Critical Value Calculator

• Choose the distribution (Z, t, χ², or F).
• Pick the tail based on your alternative hypothesis (H₁).
• Enter α (and degrees of freedom if needed).
• Click Calculate to get the critical value(s) and a shaded rejection region.

• Right-tailed: find c such that P(X ≥ c)=α → F(c)=1−α.
• Left-tailed: find c such that P(X ≤ c)=α → F(c)=α.
• Two-tailed: split α: lower cutoff at α/2 and upper cutoff at 1−α/2. (For Z/t you’ll see ±c.)
• Critical values are computed by inverting the CDF (finding F^{-1}) using stable special functions + a safe bisection search.

Example 1 — Z, two-tailed

Find the Z critical values for α = 0.05 (two-tailed).

1. Two-tailed means α is split: α/2 = 0.05/2 = 0.025 in each tail.
2. Upper cutoff uses CDF probability p = 1 − α/2 = 1 − 0.025 = 0.975.
3. So z = F^{-1}(0.975) ≈ 1.96.
4. By symmetry for Z, the lower critical value is −1.96.
5. Answer: −1.96 and +1.96.

Example 2 — t, right-tailed

Find the t critical value for α = 0.05, df = 18 (right-tailed).

1. Right-tailed means the rejection area is α in the right tail.
2. So the target CDF probability is p = 1 − α = 1 − 0.05 = 0.95.
3. Compute t = F^{-1}(0.95) with df=18 → t ≈ 1.734.
4. Answer: Reject H₀ if t ≥ 1.734.

Example 3 — χ², right-tailed

Find the χ² critical value for α = 0.05, df = 4 (right-tailed).

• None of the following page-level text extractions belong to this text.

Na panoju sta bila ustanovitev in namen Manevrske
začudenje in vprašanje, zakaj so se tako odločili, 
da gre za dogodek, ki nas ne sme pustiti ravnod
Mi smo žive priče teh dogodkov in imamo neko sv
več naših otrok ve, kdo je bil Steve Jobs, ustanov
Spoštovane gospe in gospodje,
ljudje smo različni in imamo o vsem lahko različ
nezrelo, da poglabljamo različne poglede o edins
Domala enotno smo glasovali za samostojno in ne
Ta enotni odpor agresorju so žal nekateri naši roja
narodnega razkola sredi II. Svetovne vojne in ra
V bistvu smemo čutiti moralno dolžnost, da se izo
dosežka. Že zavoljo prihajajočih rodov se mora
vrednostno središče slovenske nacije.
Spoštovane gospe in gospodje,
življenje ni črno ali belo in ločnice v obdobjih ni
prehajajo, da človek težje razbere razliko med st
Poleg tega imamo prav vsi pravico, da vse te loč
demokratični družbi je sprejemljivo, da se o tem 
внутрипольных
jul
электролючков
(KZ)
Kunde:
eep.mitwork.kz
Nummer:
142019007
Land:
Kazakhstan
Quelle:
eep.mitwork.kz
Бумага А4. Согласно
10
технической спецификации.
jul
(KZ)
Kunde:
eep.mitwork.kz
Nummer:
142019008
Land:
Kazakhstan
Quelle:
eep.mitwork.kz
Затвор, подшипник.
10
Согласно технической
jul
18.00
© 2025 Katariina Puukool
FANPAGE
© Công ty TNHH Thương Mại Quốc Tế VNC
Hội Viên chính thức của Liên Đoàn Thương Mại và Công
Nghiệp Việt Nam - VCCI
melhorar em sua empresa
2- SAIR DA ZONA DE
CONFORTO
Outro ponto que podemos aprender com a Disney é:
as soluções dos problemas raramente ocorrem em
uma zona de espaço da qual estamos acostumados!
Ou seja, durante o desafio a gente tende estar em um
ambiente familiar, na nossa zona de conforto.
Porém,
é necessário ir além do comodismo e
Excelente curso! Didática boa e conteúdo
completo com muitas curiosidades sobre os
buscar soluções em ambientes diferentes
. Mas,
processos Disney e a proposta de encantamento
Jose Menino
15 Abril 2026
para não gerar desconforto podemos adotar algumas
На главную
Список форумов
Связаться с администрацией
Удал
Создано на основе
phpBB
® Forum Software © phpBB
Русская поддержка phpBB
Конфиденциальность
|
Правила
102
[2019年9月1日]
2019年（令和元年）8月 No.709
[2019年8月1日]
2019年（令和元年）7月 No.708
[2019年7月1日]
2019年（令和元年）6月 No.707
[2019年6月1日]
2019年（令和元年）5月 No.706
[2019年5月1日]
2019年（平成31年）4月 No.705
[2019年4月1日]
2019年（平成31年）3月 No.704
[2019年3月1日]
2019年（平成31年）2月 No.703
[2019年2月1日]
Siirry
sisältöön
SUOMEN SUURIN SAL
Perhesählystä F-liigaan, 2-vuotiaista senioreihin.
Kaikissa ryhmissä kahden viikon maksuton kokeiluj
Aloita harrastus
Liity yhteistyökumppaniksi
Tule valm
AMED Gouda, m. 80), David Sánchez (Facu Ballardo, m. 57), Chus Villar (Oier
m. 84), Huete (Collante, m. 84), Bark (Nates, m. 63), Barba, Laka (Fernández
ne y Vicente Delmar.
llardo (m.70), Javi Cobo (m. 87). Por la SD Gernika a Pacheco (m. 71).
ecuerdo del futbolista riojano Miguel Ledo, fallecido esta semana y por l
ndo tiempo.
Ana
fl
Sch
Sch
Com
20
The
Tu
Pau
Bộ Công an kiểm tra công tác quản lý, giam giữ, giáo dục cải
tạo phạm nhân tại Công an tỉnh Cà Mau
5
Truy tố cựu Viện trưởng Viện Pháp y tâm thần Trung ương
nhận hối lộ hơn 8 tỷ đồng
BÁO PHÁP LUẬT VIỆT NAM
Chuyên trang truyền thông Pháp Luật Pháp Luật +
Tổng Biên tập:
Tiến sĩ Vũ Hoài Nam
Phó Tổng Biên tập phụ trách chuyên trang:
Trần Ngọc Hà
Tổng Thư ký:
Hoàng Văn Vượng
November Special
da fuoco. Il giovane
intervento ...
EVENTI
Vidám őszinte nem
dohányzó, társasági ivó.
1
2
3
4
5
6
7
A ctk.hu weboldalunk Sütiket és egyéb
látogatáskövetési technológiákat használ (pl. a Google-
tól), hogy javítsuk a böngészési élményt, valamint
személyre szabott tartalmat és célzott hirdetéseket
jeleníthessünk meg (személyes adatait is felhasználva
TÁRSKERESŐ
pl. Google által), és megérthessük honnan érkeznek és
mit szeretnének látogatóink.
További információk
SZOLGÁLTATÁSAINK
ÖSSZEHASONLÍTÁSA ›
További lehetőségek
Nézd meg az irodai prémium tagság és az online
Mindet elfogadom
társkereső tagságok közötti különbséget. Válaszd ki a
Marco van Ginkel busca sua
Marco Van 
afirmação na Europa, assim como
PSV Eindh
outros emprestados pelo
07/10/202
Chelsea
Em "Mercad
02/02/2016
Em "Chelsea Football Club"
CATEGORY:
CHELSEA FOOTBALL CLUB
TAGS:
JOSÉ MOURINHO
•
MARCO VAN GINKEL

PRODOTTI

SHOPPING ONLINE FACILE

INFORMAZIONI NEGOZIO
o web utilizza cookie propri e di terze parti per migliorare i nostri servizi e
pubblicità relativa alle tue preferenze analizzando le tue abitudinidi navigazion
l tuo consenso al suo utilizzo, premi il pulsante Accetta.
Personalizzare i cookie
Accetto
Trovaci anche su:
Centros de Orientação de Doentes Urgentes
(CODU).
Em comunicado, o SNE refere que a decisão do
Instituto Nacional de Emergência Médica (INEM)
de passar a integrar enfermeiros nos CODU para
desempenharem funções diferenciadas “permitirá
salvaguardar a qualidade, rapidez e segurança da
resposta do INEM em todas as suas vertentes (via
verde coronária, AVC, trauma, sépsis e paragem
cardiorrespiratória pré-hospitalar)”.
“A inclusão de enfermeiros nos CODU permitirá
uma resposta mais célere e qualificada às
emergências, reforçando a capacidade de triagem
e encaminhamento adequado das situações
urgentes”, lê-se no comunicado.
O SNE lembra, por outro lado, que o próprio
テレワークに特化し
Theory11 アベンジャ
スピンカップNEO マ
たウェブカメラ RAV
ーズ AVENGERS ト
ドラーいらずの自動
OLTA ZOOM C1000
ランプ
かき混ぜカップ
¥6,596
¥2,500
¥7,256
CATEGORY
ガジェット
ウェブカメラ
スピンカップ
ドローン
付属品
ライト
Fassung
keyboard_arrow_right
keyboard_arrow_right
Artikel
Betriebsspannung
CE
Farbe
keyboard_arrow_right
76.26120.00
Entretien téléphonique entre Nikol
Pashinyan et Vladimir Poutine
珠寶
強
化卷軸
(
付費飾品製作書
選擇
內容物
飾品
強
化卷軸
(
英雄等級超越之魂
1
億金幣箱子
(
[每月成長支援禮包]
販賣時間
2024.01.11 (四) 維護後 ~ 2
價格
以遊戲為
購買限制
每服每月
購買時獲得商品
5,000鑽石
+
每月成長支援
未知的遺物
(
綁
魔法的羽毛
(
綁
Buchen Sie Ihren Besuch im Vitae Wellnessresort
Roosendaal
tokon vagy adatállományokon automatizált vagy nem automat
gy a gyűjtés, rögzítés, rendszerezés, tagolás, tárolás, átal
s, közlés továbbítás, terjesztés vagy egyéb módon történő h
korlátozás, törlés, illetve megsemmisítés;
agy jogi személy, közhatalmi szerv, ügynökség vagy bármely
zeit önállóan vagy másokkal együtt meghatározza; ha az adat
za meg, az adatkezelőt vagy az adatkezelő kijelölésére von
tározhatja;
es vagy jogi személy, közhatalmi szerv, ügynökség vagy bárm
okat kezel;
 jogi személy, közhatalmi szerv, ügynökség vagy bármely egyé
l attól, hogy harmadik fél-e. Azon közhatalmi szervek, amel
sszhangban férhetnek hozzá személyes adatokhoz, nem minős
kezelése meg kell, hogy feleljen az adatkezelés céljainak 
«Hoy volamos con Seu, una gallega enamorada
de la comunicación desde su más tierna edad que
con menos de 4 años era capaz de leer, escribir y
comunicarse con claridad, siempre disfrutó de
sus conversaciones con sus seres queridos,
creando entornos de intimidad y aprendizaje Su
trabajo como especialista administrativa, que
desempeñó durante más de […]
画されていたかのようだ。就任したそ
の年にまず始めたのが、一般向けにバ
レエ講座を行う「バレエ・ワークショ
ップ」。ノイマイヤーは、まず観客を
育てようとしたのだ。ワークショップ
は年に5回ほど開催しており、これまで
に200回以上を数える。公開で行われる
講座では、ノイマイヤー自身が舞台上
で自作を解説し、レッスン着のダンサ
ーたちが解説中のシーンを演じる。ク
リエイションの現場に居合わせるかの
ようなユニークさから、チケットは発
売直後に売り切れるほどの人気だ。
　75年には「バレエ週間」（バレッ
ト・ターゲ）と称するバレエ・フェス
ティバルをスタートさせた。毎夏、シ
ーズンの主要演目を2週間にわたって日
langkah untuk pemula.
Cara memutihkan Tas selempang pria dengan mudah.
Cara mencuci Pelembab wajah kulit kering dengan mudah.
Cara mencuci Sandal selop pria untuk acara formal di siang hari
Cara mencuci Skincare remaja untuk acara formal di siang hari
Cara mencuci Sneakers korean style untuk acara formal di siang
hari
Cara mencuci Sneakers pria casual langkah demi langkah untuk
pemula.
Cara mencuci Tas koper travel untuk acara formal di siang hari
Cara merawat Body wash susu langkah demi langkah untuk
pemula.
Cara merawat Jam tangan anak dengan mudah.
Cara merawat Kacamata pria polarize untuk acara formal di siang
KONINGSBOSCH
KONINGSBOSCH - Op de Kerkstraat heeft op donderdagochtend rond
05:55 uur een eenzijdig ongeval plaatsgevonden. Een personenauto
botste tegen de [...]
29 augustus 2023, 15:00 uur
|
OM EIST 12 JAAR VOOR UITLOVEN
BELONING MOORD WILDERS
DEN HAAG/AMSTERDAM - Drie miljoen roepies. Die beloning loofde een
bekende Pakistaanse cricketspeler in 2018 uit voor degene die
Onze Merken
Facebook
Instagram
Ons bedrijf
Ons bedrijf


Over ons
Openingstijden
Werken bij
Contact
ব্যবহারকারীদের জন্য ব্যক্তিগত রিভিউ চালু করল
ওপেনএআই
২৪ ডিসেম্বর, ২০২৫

1. Right-tailed χ² uses the CDF target p = 1 − α = 1 − 0.05 = 0.95.
2. Compute χ² = F^{-1}(0.95) with df=4 → χ² ≈ 9.488.
3. Answer: Reject H₀ if χ² ≥ 9.488.

Note: Example values are common textbook cutoffs (rounded). The calculator will compute and display more digits.